YouTube – Turning Its Back On The Little Guy?
By Anna Johnson on April 7th, 2009Remember this date: April 15, 2009. It may well be the last time YouTube is known as the place for anyone and their video. According to ClickZ, on April 16 YouTube will unveil a new website skin that separates – and favors – premium, professional, long-form video content over user-posted content.
By now it should be obvious that YouTube is positioning itself as something akin to an Internet television network.
I called it a ‘uber-network’ here (YouTube Becoming a Uber-TV Network, Lets Major Content Partners Sell Their Own Ads) and I think I was pretty much on the mark in that article.
According to ClickZ, YouTube will soon unveil a redesign that clearly separates its premium and long-form programming from the user-posted videos that account for most of its activity.
The new design will replace the current navigation scheme based on Videos, Channels, and Community with tabbed navigation divided into Movies, Music, Shows (all for professional content) and Videos (for, as Clickz, puts it, ‘amateur and semi-pro’ content).
Why is YouTube doing this? To make money of course. YouTube can’t make money off user-uploaded videos because advertisers won’t advertise on them. Advertisers will, however, flock to placing their ads on movies and television shows. In turn, various television networks are providing their content to YouTube in order to share the ad revenue.
This doesn’t necessarily mean that ‘amateur and semi-pro’ videos will be shunted aside, or that they can’t still achieve massive popularity on YouTube, but it does mean YouTube is de-emphasizing that content. So while these videos may still find their audiences (or their audiences may find them) it’s likely to become harder as YouTube parades its premium (income-earning) content.

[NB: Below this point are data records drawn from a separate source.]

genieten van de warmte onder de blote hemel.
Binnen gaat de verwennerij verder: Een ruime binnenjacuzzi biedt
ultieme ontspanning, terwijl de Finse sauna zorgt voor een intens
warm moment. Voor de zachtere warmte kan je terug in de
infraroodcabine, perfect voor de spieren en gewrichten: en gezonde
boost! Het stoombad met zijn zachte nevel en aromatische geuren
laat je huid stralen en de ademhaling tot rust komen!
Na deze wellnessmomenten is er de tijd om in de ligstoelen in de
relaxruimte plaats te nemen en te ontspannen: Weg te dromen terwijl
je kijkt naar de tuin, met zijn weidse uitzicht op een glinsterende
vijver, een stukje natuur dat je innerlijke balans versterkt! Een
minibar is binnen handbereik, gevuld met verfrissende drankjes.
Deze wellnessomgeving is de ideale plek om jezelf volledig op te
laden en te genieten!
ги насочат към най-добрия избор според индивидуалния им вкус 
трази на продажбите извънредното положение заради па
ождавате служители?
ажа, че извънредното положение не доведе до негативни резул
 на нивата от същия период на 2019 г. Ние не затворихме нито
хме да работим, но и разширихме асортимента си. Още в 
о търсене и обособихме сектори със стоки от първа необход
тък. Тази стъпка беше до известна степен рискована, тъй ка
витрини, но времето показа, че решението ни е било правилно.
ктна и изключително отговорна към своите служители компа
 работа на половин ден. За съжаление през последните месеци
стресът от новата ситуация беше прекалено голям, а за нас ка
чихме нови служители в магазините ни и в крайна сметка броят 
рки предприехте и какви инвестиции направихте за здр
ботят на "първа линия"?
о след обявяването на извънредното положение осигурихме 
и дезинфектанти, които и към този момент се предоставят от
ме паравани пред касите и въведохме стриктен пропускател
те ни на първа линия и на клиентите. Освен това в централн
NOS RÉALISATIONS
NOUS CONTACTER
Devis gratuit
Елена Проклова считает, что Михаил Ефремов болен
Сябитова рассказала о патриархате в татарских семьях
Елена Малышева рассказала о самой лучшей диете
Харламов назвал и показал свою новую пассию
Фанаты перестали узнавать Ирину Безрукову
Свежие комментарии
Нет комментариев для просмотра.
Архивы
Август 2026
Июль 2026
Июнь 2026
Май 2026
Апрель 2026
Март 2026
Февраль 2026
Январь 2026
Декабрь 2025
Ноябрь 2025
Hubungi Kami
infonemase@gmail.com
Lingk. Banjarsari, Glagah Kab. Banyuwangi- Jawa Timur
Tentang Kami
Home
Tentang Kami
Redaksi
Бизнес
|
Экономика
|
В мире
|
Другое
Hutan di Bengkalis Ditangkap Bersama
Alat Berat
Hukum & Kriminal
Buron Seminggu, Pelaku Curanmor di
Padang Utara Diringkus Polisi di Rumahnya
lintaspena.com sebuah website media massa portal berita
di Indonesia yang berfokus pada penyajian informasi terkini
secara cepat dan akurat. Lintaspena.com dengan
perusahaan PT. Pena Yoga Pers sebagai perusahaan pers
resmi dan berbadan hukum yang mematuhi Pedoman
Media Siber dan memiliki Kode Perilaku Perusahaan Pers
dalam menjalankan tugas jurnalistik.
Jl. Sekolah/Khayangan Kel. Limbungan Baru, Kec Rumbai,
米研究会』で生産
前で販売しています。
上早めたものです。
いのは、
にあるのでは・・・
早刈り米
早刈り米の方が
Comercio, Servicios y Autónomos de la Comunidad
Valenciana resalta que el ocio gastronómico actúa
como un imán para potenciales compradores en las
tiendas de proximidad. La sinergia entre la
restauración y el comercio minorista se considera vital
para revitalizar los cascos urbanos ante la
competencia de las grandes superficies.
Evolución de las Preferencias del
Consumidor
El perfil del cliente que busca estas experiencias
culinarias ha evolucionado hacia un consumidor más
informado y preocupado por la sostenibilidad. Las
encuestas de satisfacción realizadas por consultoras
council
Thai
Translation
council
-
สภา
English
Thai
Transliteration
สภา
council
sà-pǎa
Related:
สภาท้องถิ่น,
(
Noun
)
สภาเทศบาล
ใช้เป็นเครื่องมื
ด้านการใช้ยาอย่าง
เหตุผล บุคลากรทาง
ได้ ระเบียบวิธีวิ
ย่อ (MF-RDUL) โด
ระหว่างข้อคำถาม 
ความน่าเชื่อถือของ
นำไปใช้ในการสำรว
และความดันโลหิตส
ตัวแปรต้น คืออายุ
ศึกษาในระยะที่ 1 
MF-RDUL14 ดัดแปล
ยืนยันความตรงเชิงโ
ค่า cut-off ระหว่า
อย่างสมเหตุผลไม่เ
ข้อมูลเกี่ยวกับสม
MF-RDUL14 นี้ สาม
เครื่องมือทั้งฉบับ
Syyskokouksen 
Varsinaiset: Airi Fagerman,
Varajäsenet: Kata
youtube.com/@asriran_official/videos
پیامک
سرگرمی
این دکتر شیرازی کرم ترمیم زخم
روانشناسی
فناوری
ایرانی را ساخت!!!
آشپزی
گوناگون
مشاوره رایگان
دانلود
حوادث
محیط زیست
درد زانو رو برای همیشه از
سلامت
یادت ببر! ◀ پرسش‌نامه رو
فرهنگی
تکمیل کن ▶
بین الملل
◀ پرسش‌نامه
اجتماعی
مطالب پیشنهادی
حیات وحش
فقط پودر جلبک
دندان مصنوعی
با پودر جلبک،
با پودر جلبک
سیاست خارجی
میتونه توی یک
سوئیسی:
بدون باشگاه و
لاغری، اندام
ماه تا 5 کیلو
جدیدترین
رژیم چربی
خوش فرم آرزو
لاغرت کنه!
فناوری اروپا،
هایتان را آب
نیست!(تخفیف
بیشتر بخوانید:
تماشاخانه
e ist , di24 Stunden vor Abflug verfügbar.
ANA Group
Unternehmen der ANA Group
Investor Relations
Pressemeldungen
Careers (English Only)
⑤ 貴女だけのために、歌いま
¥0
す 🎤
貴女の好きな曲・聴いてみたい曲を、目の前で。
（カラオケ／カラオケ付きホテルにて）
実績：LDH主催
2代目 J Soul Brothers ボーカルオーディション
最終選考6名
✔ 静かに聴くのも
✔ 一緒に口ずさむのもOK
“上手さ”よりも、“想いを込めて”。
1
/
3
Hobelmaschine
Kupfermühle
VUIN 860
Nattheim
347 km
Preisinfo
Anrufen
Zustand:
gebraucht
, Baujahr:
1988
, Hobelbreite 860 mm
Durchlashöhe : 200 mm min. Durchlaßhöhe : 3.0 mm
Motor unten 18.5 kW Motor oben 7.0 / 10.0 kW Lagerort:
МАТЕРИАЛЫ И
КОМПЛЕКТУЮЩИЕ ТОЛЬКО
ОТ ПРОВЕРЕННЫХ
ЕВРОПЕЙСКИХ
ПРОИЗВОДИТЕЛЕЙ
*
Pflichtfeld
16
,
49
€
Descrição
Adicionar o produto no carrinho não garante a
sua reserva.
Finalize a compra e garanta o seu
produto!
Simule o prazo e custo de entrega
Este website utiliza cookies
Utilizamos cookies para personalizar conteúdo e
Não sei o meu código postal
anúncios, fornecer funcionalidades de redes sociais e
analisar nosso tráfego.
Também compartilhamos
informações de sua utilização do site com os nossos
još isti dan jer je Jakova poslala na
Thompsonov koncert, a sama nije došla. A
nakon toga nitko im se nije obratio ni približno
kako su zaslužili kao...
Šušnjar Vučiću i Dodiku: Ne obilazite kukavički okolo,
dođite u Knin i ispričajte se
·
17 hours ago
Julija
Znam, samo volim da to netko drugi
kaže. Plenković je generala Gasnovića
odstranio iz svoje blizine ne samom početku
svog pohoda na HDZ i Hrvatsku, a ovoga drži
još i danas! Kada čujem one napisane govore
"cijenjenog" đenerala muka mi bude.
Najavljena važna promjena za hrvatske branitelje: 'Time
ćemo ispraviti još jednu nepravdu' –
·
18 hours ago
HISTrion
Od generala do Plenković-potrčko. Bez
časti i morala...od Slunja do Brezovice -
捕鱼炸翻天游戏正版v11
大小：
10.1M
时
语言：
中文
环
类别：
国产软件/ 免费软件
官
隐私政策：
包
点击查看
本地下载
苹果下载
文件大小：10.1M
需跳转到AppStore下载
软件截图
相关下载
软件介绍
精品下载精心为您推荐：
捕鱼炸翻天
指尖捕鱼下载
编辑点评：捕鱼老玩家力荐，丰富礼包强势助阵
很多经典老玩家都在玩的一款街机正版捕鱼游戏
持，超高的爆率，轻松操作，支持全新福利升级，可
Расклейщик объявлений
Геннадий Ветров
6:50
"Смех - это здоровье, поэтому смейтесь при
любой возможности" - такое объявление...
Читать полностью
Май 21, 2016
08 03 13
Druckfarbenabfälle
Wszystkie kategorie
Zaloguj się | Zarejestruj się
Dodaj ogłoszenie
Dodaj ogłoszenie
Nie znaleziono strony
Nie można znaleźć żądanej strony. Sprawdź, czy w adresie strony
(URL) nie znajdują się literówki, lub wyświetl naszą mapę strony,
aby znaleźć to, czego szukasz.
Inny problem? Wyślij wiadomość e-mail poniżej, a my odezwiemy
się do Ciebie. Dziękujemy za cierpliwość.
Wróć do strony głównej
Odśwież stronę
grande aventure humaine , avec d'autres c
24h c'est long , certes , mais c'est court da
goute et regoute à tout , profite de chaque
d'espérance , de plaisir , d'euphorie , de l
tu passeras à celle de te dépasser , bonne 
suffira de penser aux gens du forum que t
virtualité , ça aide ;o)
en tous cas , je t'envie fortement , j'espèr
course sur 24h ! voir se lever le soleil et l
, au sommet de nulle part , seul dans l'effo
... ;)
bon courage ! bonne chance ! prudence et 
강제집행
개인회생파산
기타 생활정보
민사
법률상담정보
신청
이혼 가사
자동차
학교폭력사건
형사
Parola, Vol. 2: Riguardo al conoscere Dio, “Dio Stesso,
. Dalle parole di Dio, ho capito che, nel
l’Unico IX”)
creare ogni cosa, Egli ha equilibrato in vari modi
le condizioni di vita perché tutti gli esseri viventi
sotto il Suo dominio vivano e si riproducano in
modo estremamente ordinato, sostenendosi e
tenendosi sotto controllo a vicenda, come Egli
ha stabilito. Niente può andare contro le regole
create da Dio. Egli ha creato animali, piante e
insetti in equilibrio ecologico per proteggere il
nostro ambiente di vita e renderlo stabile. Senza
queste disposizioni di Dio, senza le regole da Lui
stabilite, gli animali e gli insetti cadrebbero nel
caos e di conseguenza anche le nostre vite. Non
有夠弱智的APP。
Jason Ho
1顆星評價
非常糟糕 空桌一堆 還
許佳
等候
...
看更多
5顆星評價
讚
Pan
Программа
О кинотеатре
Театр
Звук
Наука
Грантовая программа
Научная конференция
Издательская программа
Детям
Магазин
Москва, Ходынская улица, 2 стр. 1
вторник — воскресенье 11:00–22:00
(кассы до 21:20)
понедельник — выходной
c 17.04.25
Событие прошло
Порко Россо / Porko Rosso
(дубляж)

And remember, YouTube has, to date, been a cash-burner rather than a cash-earner. Now more than ever, it has to ramp up revenues. For better or worse, that means going where the money is: appealing to big brand advertisers.
Perhaps ‘turning its back on the little guy’ is too strong, but is it just a matter of time before the value of that ‘videos’ tab becomes so high (in terms of webpage real estate) that YouTube won’t replace it with something else and shunt the amateur and semi-pro videos further into the background?
Or will YouTube consider another revenue model for user-posted videos e.g. pay-per-view (‘we’ll host your video if you pay x cents each time someone watches it’)?
And will YouTube’s move into the premium space actually be an opportunity for competitors to move into the user-generated video space with a revenue model that works?